[Dataset entries]
───

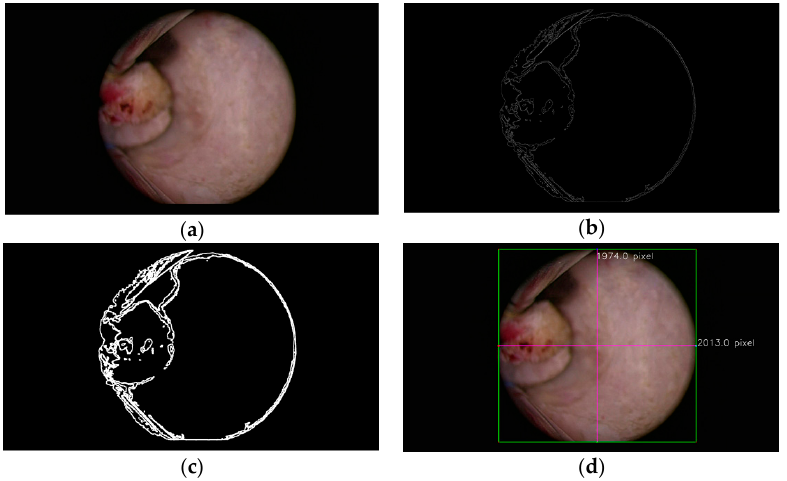
Figure 7. Calculation process of prostate occupation. ( a ) Original image. ( b ) Edge detection image processing. ( c ) Morphology image processing. ( d ) The calculation of the short and long radii. Table 2. Example of the four levels of the bleeding area ratio (BAR).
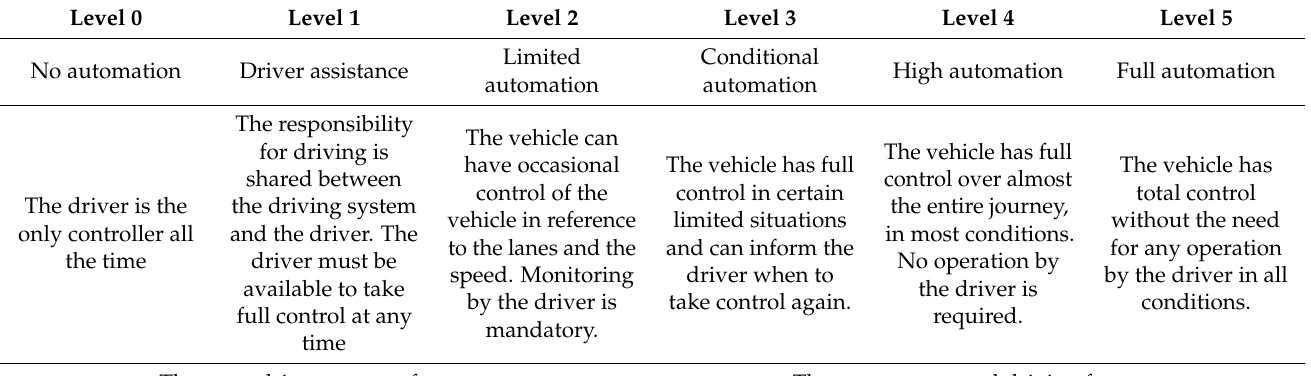
Table 1. Levels of driving automation Society of Automotive Engineers (SAE)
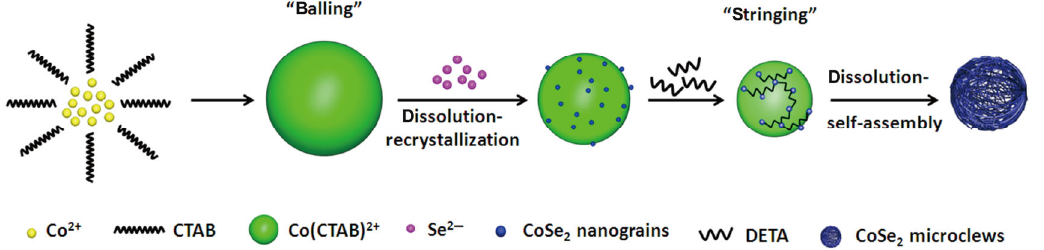
Fig. 5 SEM images of the CoSe 2 samples synthesized at 180 ℃ in a mixed solvent (40 mL, V DETA : V H2O = 2:1) with 1.5 mmol CTAB at different time points of the hydrothermal reaction: (a) 15 min, (b) 1 h, (c) 4 h, (d) 6 h, (e) 12 h, and (f) 16 h.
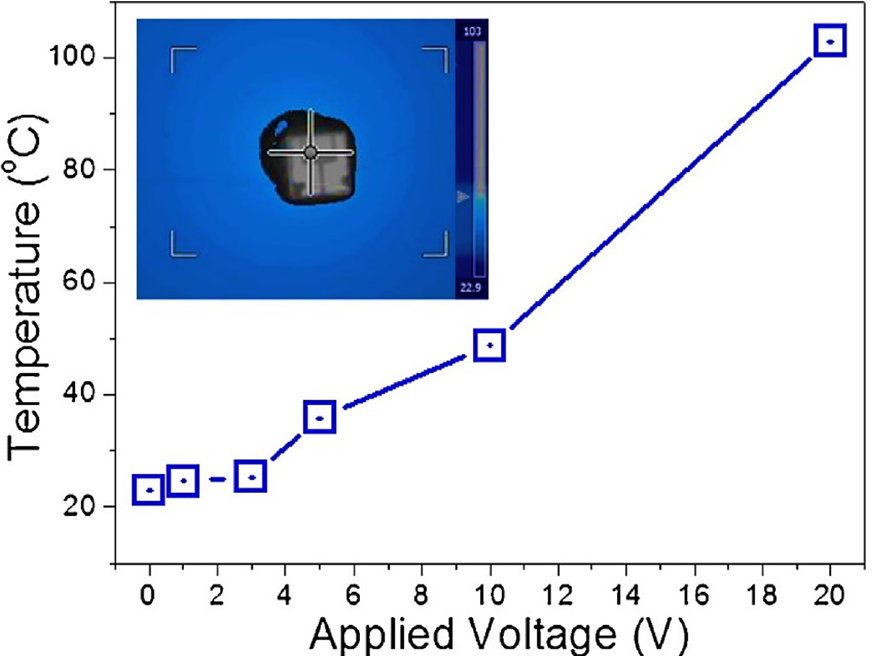
Figure 23. Variation in the generated temperature of the SnO 2 -ZnO C-S NW sensor with 80 nm-thick shell of ZnO as a function of the voltage applied (inset: thermograph of the sensor at 20 V). Reproduced from [115] with the permission of Elsevier.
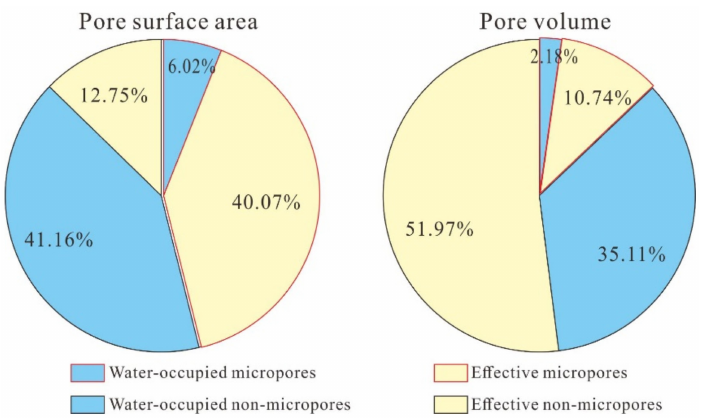
Figure 12. Average percentages of water-occupied and effective pore surfaces and volumes for the deep shales in the Luzhou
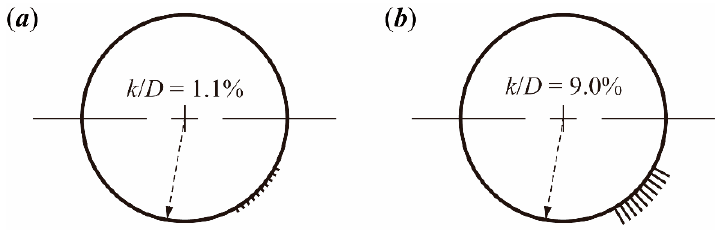
Figure 6. A schematic of overall profile of a circular cylinder with microfiber coating at a coating location of θ = 120°: ( a ) k / D = 1.1%; ( b ) k / D = 9.0%.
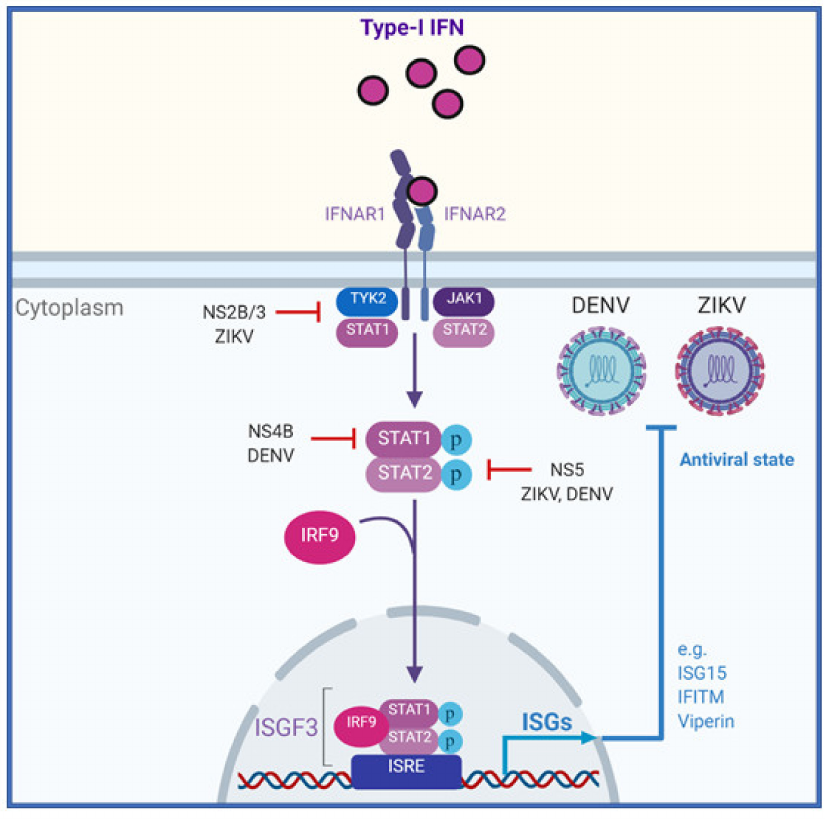
Figure 4. The molecular interactions of ZIKV and DENV with the type-I IFN pathway. Once produced and secreted from infected cells type-I IFNs bind to their cognate cell surface receptor, activating janus kinase-signal transducer and activator (JAK-STAT) signaling (black arrows). This leads to the phosphorylation of STAT1 and STAT2, their heterodimerzation and subsequent complexing with IRF9 to form the complex ISGF3. ISGF3 then transcriptionally upregulates interferon stimulated genes (ISGs) that have antiviral e ff ects against ZIKV and DENV. Several stages of the IFN pathway are inhibited by ZIKV and DENV mediated evasion mechanisms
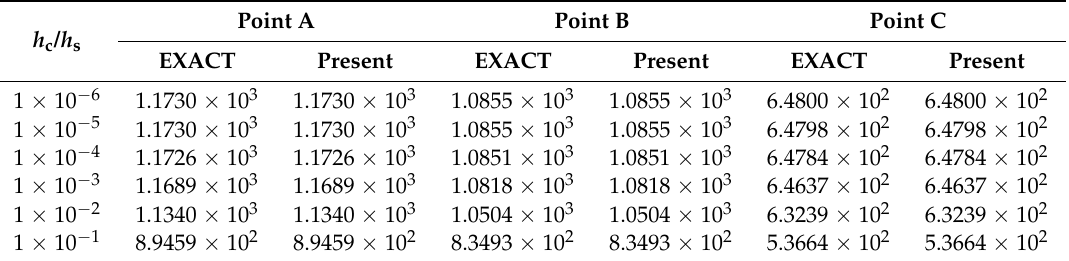
Figure 5. Configuration of the coating/substrate system in the first test. Table 1. Temperature results at the three specific points for different thickness ratios in the first test.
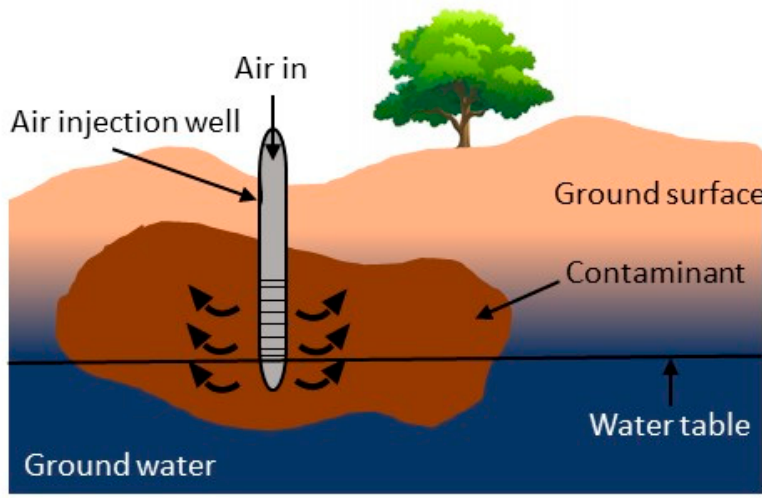
Figure 6. Typical biosparging system (adapted from [3]).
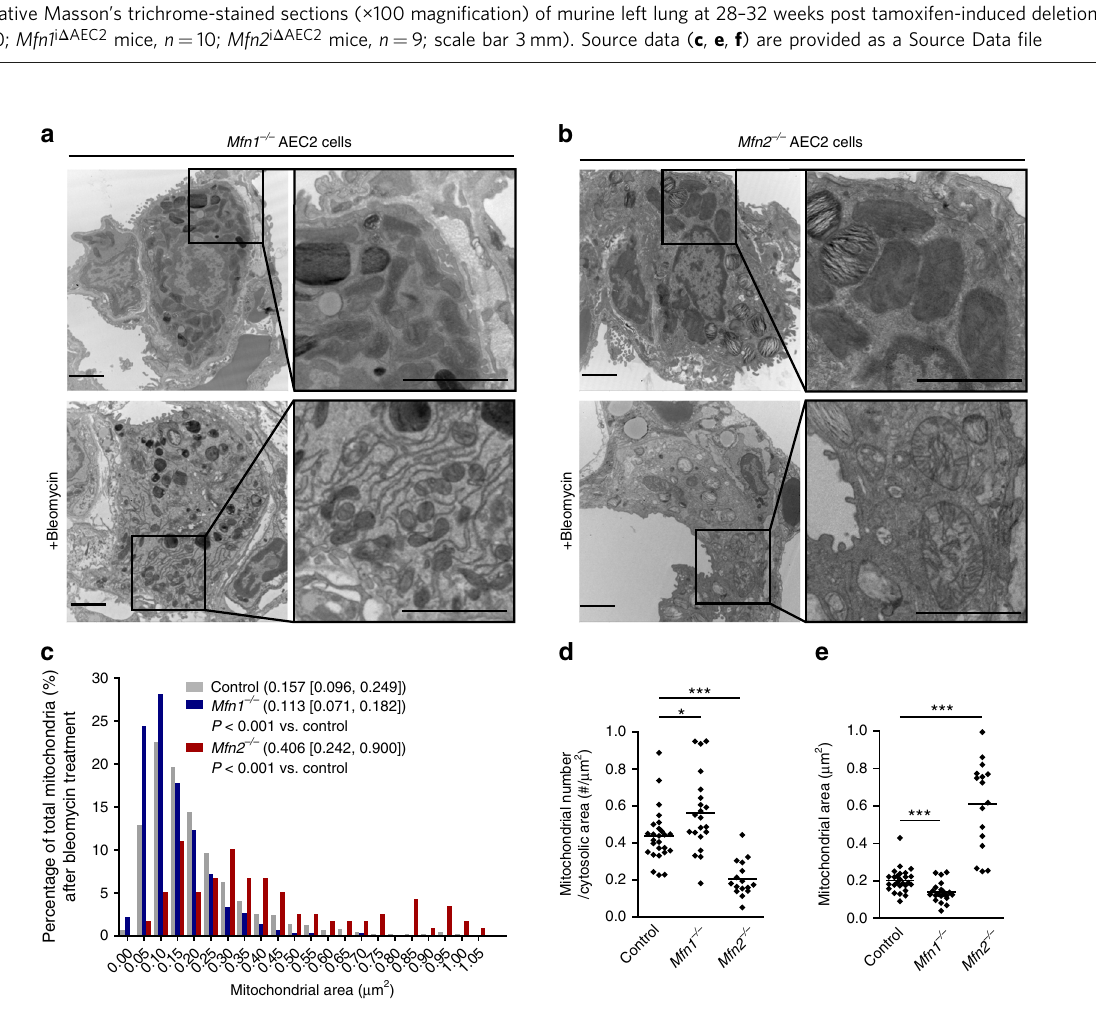
Fig. 3 Mitofusin-de fi cient AEC2 cells susceptible to bleomycin-induced mitochondrial damage. a , b Representative TEM images (12,000X; scale bar 2 μ m) in Mfn1 − / − ( a ) or Mfn2 − / − ( b ) AEC2 cells before ( n = 3 mice) and after bleomycin treatment ( n = 2 mice). c – e Quanti fi cation of mitochondria area of each mitochondrion (control n = 521 mitochondria, Mfn1 − / − n = 464 mitochondria, Mfn2 − / − n = 119 mitochondria; data presented as the median [interquartile range], and the comparison performed by Mann – Whitney U test) ( c ), and mitochondrial number per μ m 2 of cytosolic area ( d ) and mitochondrial area ( μ m 2 ) ( e ) in each AEC2 cell ( d , e , each dot represents one AEC2 cell; * p < 0.05, *** p < 0.001, vs. control by unpaired Student ’ s t test), using TEM images (12,000X) of control, Mfn1 − / − or Mfn2 − / − AEC2 cells 8 days after bleomycin treatment (control AEC2 cells n = 26, Mfn1 − / − AEC2 cells n = 21, Mfn2 − / − AEC2 cells n = 16, from 2 mice per group). Source data ( c – e ) are provided as a Source Data fi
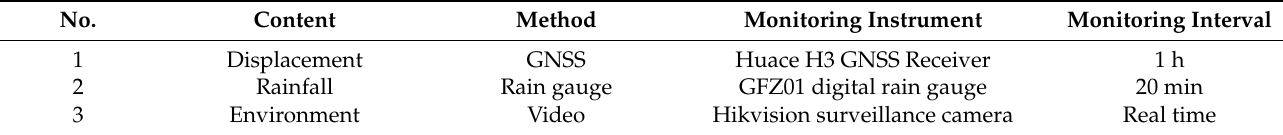
Figure 4. Location of the monitoring stations. Table 2. Monitoring system contents and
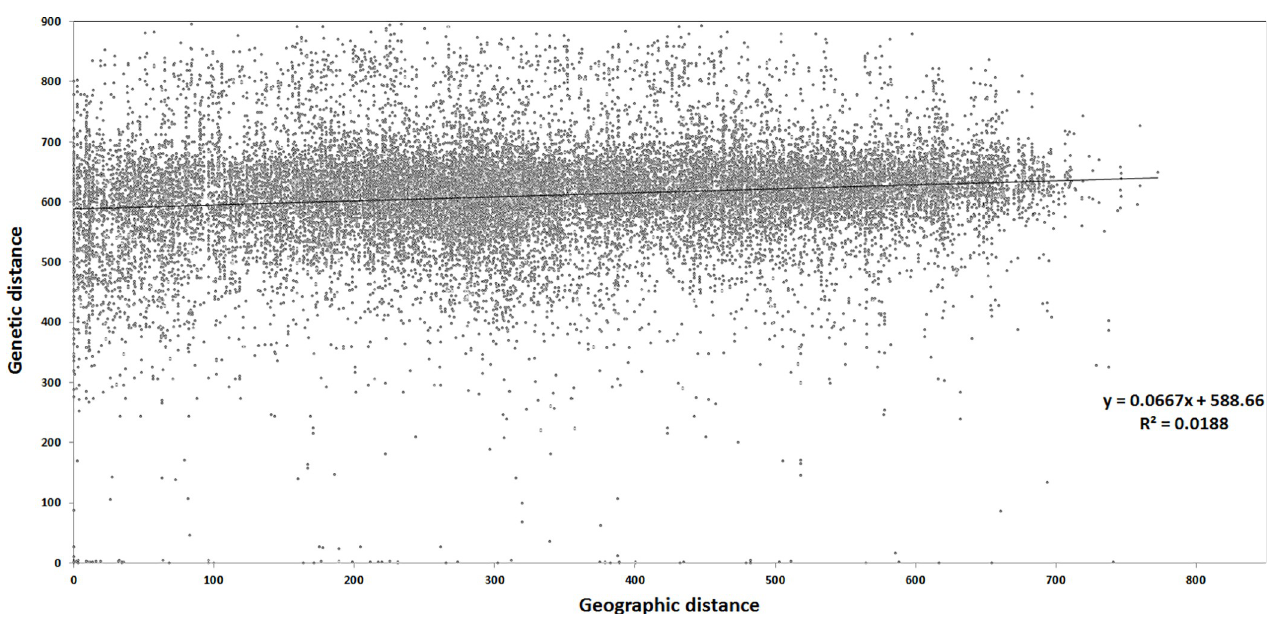
Fig 4. Mantel test for the 239 landraces based on the relationship between the genetic distance and the geographic distance based on GPS data.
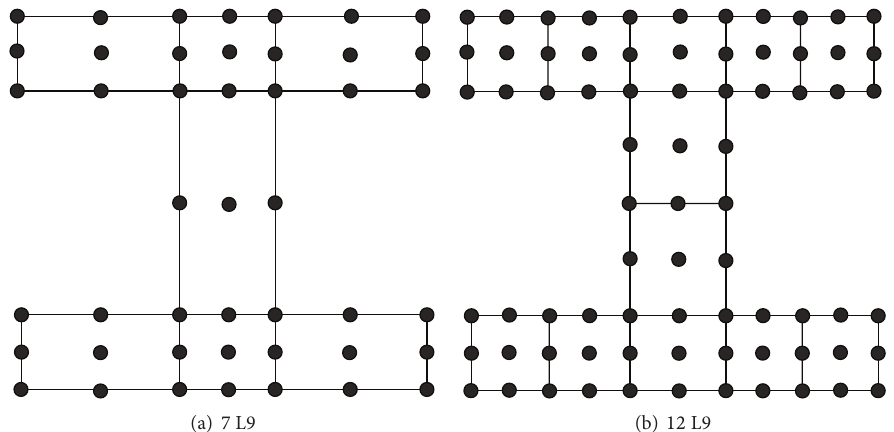
Figure 13: Distribution of L9 elements above the cross-section of the I-shaped beam.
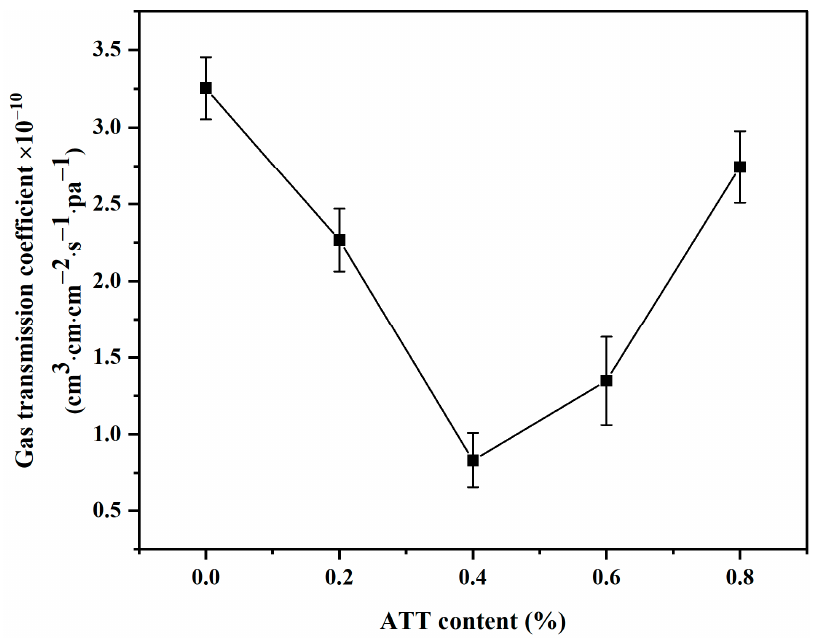
Figure 10. Gas transmission coefficients for MPP and MPP/ATT nanocomposites.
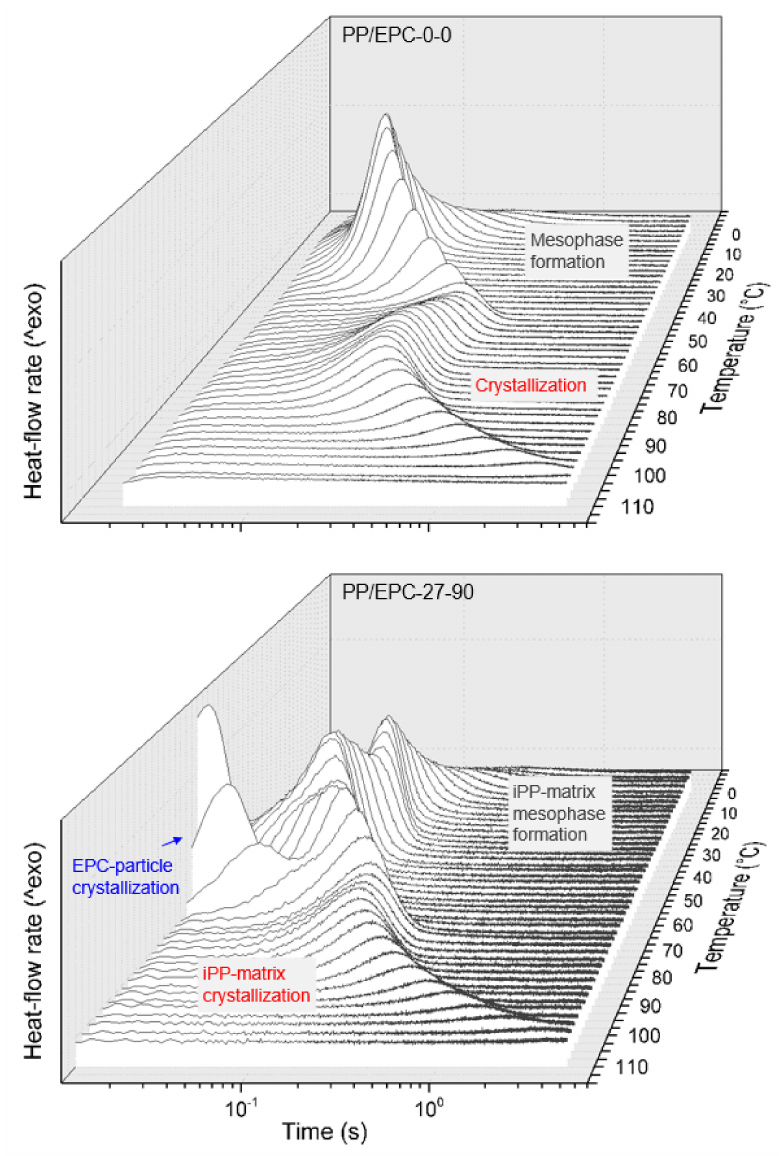
Figure 5. Sets of FSC crystallization isotherms of the samples PP / EPC-0-0 (neat iPP, top) and PP / EPC-27-90 (heterophasic iPP, bottom). Exothermic heat-flow rate is directed upwards and color coding of labels is in analogy to above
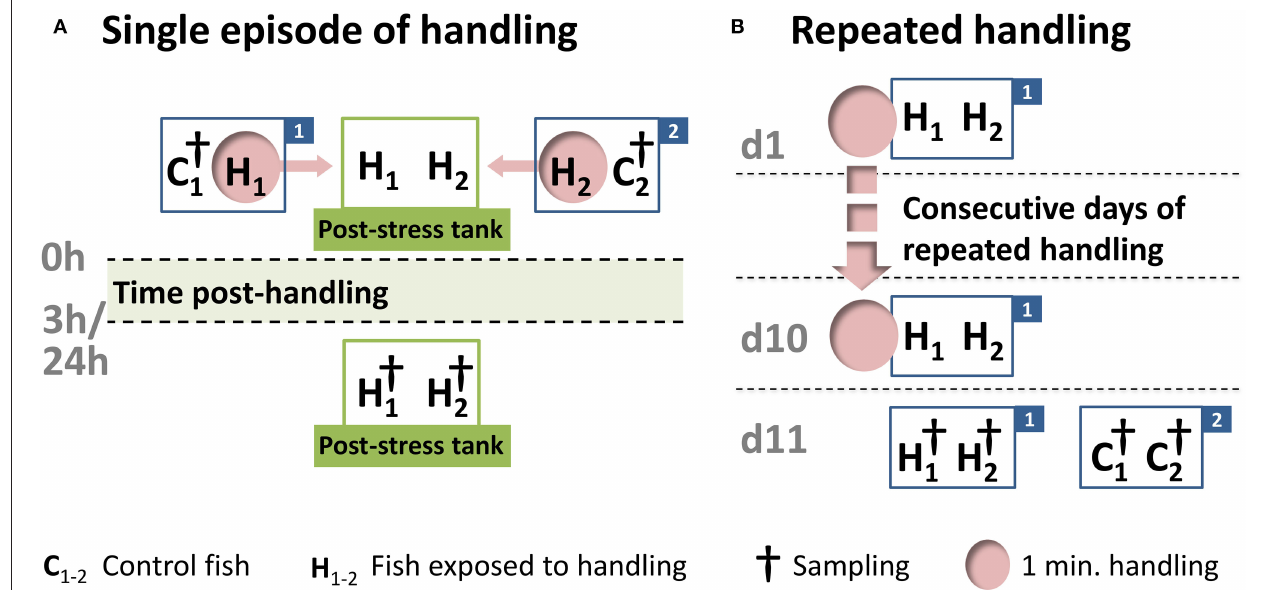
FIGURE 2 | Schematic representation of the handling experiment. After a 7-day acclimation period in the experimental tanks, 24 maraena whitefish were exposed to a one-minute handling challenge (indicated by “H” and pink circles), while 24 control fish remained undisturbed (indicated by “C”). (A) The single handling challenge involved chasing, netting, and the transfer from one tank (labeled with “1” or “2”) to another tank (termed the “post-stress tank”). Sampling (indicated by † ) was conducted at 3 or 24h after the handling challenge. This handling-challenge experiment was repeated four times, starting on different days, with rotation of the experimental tanks to avoid tank effects. A total of 16 fish were sampled per time point. (B) The repeated handling challenge was performed every morning in the same tank (labeled “1”), while the control fish (in tank “2”) remained undisturbed. After 10 days, the treated and control fish were sampled (indicated by † ). This experiment was conducted four times (16 fish in total), starting on different days and with rotation of the experimental tanks to avoid tank effects.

───

- _Work item_:
In the records above, find every line that contains the word "points" and copy it.

- _Task result_:
Fig. 5 SEM images of the CoSe 2 samples synthesized at 180 ℃ in a mixed solvent (40 mL, V DETA : V H2O = 2:1) with 1.5 mmol CTAB at different time points of the hydrothermal reaction: (a) 15 min, (b) 1 h, (c) 4 h, (d) 6 h, (e) 12 h, and (f) 16 h.
Figure 5. Configuration of the coating/substrate system in the first test. Table 1. Temperature results at the three specific points for different thickness ratios in the first test.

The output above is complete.